Kita seolah terbiasa memandang anak-anak SD kelas 3, 4, 5 dan 6, sebagai ”anak-anak”. Bahkan usia SMP dan SMA pun masih dipandang anak-anak.

Kalimat “jangan rampas kegembiraan usia kanak-kanak mereka”, dipahami sebagai hidup tanpa tanggung jawab. Sarapan pagi masih disiapkan, baju-baju dan sepatu masih dicucikan, semua pekerjaan rumah tangga dikerjakan pembantu, dan akhirnya anak-anak kita pun terbiasa hidup tanpa kemandirian.

Kurikulum yang diterapkan di sekolah-sekolah pun tidak menjamin anak untuk mengalami kematangan berpikir. Ilmu yang dipelajari hanya menjadi memori singkat, tanpa mengerti bahwa ilmu itu harus menjadi alat untuk menyelesaikan masalah kehidupan.

Sasaran Moral

Sementara di sisi lain, kultur kehidupan masyarakat memacu hormon-hormon pertumbuhan termasuk di antaranya hormon seksualitas. Aurat wanita terpampang di mana-mana. Kehidupan bebas antara pria dan wanita semakin memicu kematangan seksual.

Media-media massa membombardir mata masyarakat dengan tayangan-tayangan pornografi, pornoaksi dan kehidupan seks bebas. Sarana internet yang seharusnya menjadi alat bantu bagi dunia pendidikan justru menjadi momok yang mempercepat hancurnya moral bangsa. Betapa mudahnya mendapatkan akses kehidupan bejat semacam pornografi, homoseksual, lesbianisme dan perilaku seks menyimpang lainnya.
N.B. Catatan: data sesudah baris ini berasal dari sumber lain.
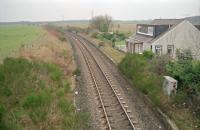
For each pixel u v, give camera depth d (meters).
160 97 19.70
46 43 40.75
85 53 48.50
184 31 41.12
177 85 19.88
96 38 76.00
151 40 42.59
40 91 18.56
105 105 20.50
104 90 24.73
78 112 18.89
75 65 35.19
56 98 19.20
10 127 13.51
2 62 22.89
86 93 23.80
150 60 28.59
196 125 16.03
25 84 18.88
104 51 50.12
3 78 18.47
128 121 17.39
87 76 30.28
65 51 41.19
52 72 24.44
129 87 25.67
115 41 69.88
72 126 15.84
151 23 48.84
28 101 16.55
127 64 30.59
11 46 37.38
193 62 20.08
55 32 83.19
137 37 50.38
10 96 17.14
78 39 78.50
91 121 17.59
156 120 17.67
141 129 16.22
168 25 43.12
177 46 41.38
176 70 20.88
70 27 139.88
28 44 37.66
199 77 18.92
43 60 26.88
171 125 15.97
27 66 22.02
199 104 17.17
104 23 97.75
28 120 15.09
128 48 50.81
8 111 15.31
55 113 16.59
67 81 25.27
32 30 89.50
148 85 22.61
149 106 20.11
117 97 21.88
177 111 17.73
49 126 15.21
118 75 30.84
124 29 116.12
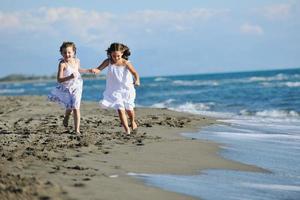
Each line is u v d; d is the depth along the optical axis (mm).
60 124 14398
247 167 8672
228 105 27375
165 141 11375
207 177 7777
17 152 8969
Manusia dewasa di sekitar anak-anak kenyataannya juga tidak bisa menjadi contoh yang baik. Hidup di dunia manusia dewasa dalam kacamata anak adalah belajar bagaimana kebohongan-kebohongan dengan mudahnya terucap dari lisan, materi dan kesenangan dunia menjadi fokus perhatian utama. Mengabaikan janji, pelanggaran komitmen, mempertukarkan harga diri dengan prestise dan kedudukan duniawi, korupsi, suap-menyuap, perselingkuhan hingga mengabaikan tanggungjawab menjadi pelajaran-pelajaran yang diserap anak dari dunia manusia dewasa.
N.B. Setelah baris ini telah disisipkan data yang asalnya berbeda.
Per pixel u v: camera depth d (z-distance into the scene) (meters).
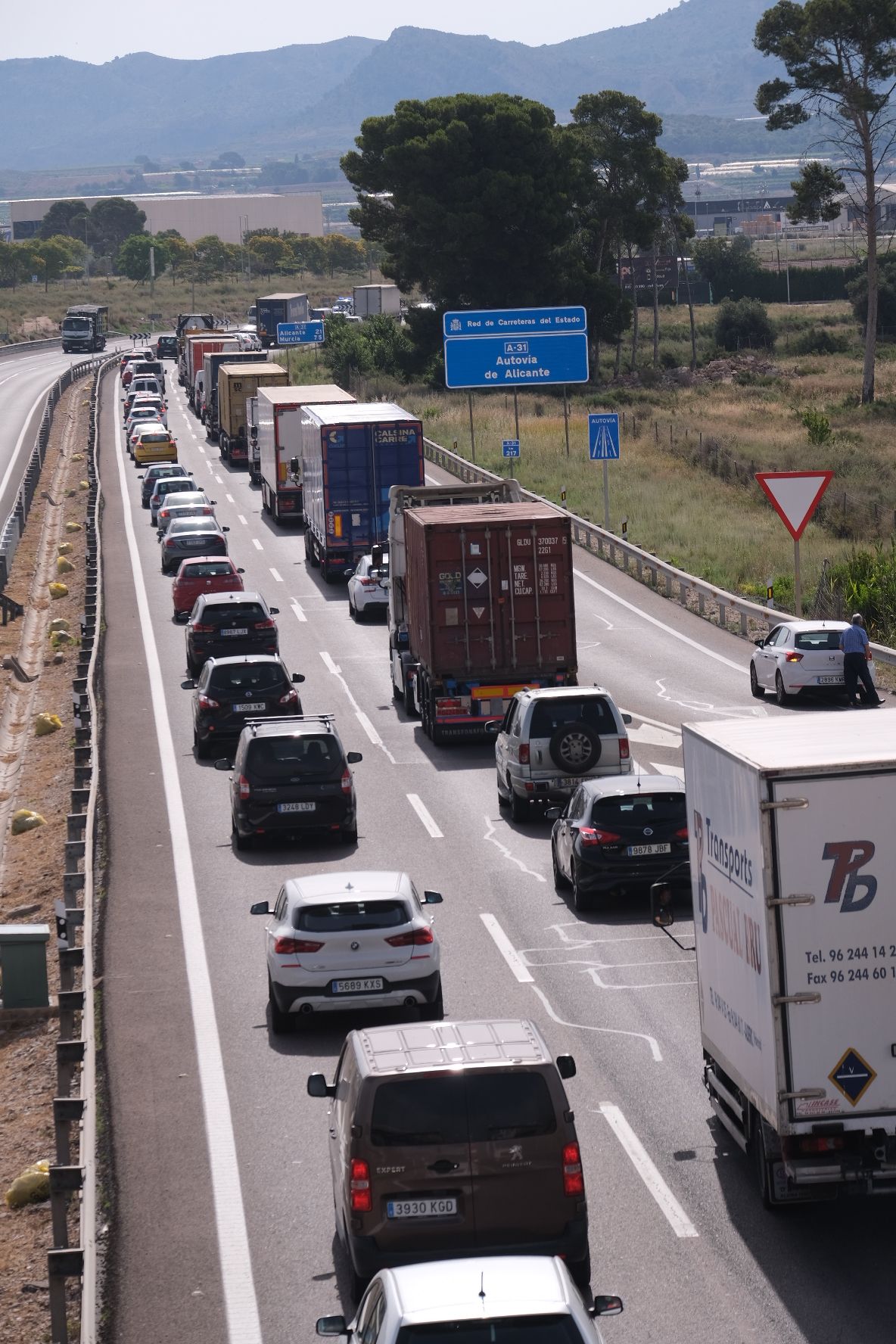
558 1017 30.92
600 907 38.41
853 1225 22.00
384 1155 18.77
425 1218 18.70
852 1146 20.58
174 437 168.25
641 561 91.12
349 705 64.88
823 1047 20.27
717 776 22.44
Anak tak pernah mendapatkan informasi dan pelajaran bagaimana hidup bertanggungjawab. Anak tak pernah dibekali informasi tentang kewajiban-kewajiban yang harus mereka pikul begitu mereka beranjak dewasa. Orang tua tak pernah mengajarkan bagaimana menjaga kehormatan dan memelihara kemuliaan diri, bagaimana menutup aurat dan tidak menghinakan diri, bagaimana bergaul dengan lawan jenis, bagaimana  memenuhi kebutuhan hidup dengan baik, halal dan bertanggungjawab serta bagaimana peduli terhadap persoalan yang menimpa kaum muslimin.
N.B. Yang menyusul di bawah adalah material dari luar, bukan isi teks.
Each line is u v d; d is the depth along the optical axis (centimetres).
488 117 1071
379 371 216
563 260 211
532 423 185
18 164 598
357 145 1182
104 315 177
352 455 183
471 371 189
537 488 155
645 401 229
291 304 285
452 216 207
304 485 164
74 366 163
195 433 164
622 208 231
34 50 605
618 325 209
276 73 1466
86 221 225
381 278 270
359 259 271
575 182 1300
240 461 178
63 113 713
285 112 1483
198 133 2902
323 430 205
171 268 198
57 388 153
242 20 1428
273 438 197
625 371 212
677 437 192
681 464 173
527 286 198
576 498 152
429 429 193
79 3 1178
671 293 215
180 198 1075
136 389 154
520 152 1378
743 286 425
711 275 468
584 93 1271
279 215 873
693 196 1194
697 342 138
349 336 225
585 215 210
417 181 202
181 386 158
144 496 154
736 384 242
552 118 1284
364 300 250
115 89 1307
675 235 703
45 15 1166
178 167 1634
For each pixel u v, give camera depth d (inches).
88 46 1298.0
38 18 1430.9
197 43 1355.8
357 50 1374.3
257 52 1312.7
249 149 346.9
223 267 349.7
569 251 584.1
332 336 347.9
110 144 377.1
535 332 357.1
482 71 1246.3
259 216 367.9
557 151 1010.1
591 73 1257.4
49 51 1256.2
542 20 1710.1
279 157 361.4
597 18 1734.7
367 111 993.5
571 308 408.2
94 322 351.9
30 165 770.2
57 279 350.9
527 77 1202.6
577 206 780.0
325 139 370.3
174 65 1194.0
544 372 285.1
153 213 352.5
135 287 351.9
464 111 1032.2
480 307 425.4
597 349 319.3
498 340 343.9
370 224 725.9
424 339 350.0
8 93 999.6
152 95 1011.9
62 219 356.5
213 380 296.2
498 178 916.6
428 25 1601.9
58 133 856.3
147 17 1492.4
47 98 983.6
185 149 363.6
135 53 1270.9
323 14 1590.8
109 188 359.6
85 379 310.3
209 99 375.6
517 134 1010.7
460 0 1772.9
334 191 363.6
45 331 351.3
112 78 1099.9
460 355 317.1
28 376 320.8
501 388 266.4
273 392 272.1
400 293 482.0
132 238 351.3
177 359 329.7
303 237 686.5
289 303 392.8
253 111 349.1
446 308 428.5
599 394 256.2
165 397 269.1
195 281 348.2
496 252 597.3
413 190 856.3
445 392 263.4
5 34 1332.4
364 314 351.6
Maka wajar bila anak-anak kita tak pernah dewasa, tak mampu menjadi pemimpin bahkan untuk dirinya sendiri. Karena dunia orang tua pun miskin dari sikap dewasa dan bertanggung jawab.

Ketika anak-anak terhambat untuk mencapai kematangan berpikir di usia dewasa, maka negara kehilangan generasi pemimpin yang berkualitas. Wajar jika negeri ini hanya menjadi pecundang. Para pemimpin tak menyadari bahwa musuh-musuh Islam sedang menghentikan laju progresivitas umat Islam.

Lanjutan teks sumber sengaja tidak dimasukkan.